Vrouwen zijn meer gericht op samenwerking. Stel dat de vrouwen honderd jaar geleden naar de loopgraven waren gestuurd.  Zouden ze vier jaar in die modder zijn blijven liggen? Beslist niet. Ze zouden binnen een week beseffen dat de vijand in die andere loopgraven dezelfde belangen heeft als zij, namelijk hoe kom ik hier zo snel mogelijk ongeschonden weg. Ze zouden vriendschap sluiten met de tegenpartij en echt niet alleen met de kerstdagen.  Na verloop van tijd, misschien zou het een paar maanden duren, zouden ze niet meer vechten of tenminste niet al te fanatiek. De officieren konden zo hard schreeuwen als ze willen, ze zouden het gewoon niet meer doen.
Die oorlog had dus nooit lang kunnen duren. Die was stuk gelopen op gebrek aan vijandbesef bij de troepen van beide kanten.

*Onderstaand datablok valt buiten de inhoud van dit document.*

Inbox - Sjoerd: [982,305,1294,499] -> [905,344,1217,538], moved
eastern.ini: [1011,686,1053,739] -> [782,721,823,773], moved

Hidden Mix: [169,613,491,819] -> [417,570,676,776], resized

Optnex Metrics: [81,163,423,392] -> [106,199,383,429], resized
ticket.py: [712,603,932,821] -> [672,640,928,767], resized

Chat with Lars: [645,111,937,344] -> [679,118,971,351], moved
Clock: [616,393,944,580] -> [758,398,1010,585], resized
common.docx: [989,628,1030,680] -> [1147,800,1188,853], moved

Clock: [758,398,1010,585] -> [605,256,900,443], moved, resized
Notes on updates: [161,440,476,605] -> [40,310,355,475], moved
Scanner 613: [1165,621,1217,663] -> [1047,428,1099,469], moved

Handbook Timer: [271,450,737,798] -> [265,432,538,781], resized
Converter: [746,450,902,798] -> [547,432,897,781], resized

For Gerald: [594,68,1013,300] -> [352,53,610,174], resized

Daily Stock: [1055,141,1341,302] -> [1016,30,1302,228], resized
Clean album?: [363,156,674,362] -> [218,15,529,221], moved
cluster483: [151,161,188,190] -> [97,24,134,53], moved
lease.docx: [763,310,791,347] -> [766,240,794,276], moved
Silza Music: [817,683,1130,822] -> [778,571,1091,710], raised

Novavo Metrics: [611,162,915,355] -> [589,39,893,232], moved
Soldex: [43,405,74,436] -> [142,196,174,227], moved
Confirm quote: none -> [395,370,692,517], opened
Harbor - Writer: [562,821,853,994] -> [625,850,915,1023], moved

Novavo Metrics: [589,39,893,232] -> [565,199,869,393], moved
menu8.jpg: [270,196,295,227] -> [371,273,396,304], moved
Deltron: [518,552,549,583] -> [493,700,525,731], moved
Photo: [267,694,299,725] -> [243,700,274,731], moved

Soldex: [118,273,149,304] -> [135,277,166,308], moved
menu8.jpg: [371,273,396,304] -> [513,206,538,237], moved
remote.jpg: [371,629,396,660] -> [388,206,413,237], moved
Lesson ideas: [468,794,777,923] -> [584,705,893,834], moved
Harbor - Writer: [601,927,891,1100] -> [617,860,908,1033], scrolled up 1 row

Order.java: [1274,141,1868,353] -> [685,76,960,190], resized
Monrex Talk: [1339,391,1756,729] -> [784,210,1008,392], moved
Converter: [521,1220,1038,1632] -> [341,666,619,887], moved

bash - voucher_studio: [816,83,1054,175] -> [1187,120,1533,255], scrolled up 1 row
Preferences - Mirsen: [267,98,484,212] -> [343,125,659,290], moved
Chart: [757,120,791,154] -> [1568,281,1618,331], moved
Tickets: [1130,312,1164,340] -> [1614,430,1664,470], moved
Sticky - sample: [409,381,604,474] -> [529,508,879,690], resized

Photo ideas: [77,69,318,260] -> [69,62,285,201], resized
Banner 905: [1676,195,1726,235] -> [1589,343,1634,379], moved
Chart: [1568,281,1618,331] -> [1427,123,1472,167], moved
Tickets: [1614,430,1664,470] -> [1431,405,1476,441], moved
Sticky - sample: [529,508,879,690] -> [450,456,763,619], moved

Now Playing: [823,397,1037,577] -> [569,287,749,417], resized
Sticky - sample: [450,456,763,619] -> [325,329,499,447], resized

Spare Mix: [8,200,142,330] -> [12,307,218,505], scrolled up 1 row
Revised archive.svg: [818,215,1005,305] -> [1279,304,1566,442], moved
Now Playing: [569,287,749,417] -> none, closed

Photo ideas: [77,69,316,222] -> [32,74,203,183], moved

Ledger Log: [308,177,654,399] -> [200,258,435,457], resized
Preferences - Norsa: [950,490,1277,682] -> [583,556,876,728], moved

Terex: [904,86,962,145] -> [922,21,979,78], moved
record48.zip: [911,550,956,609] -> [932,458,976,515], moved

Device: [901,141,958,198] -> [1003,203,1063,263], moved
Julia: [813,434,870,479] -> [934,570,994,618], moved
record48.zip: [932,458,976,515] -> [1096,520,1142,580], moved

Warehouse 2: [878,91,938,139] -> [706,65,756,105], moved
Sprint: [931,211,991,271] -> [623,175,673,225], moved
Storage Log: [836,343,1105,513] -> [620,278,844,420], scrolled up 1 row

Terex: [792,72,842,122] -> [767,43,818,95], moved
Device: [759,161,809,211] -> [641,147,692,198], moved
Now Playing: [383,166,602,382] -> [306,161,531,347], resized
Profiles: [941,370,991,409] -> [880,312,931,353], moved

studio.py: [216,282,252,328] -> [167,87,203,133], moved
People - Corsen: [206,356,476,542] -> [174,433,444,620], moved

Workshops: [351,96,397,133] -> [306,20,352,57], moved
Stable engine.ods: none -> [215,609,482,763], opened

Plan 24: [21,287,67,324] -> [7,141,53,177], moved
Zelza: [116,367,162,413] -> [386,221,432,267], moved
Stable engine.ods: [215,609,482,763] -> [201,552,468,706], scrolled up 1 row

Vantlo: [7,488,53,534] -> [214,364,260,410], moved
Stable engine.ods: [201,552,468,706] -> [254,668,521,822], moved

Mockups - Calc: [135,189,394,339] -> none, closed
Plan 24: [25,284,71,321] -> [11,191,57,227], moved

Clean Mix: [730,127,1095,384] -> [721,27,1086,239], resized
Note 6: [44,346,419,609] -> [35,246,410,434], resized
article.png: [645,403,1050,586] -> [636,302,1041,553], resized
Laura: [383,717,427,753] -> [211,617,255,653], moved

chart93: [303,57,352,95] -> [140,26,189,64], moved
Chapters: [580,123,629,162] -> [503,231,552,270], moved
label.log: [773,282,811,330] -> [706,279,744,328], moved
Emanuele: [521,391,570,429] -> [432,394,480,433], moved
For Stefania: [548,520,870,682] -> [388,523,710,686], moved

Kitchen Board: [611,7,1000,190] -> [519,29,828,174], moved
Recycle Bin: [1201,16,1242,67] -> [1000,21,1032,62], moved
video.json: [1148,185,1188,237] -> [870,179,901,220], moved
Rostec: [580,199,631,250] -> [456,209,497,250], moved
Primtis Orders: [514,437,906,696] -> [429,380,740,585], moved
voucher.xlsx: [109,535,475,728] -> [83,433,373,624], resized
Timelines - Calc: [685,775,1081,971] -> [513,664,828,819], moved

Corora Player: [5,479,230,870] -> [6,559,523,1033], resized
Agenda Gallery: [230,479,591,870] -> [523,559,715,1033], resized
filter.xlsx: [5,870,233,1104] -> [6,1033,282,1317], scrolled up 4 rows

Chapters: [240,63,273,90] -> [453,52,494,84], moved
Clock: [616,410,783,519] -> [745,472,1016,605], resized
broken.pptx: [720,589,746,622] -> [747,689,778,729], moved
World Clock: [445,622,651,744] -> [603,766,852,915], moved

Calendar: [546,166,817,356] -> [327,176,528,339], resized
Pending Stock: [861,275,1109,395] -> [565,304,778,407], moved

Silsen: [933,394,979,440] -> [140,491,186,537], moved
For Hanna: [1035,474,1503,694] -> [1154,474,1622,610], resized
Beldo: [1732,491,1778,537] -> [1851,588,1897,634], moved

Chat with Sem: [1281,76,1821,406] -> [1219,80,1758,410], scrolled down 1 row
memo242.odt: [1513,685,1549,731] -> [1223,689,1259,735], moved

Dat gold vroeger, en dat geldt nog steeds.  Vrouwen moeten meestal de puin ruimen die zo’n oorlog aanricht, dat weten ze maar al te goed. En ze hebben er meer last van: zij moeten aan eten zien te komen, hun kinderen zien te kleden en hun doden begraven. Dat weten ze maar al te goed, en omdat ze een groter inlevingsvermogen hebben dan mannen, beseffen ze eerder wat ze anderen aandoen als ze een bom op een stad loslaten.
Los daarvan zouden vrouwen niet het geduld hebben om zo lang te wachten tot er weer wat gebeurt, want dat is natuurlijk het wezen van oorlog: wachten op een aanval, uitkijken of er al wat aan komt.
Oorlogen zouden geen stand houden als ze door vrouwen werden gevoerd.  Mannen houden van oorlog, vrouwen niet, want het levert ze niets op. Ze hebben wel wat anders aan hun hoofd. ‘Interessant, maar ga verder,’ denken ze als er weer eens een oorlog uitgeroepen wordt en ze gaan door met wat ze aan het doen waren.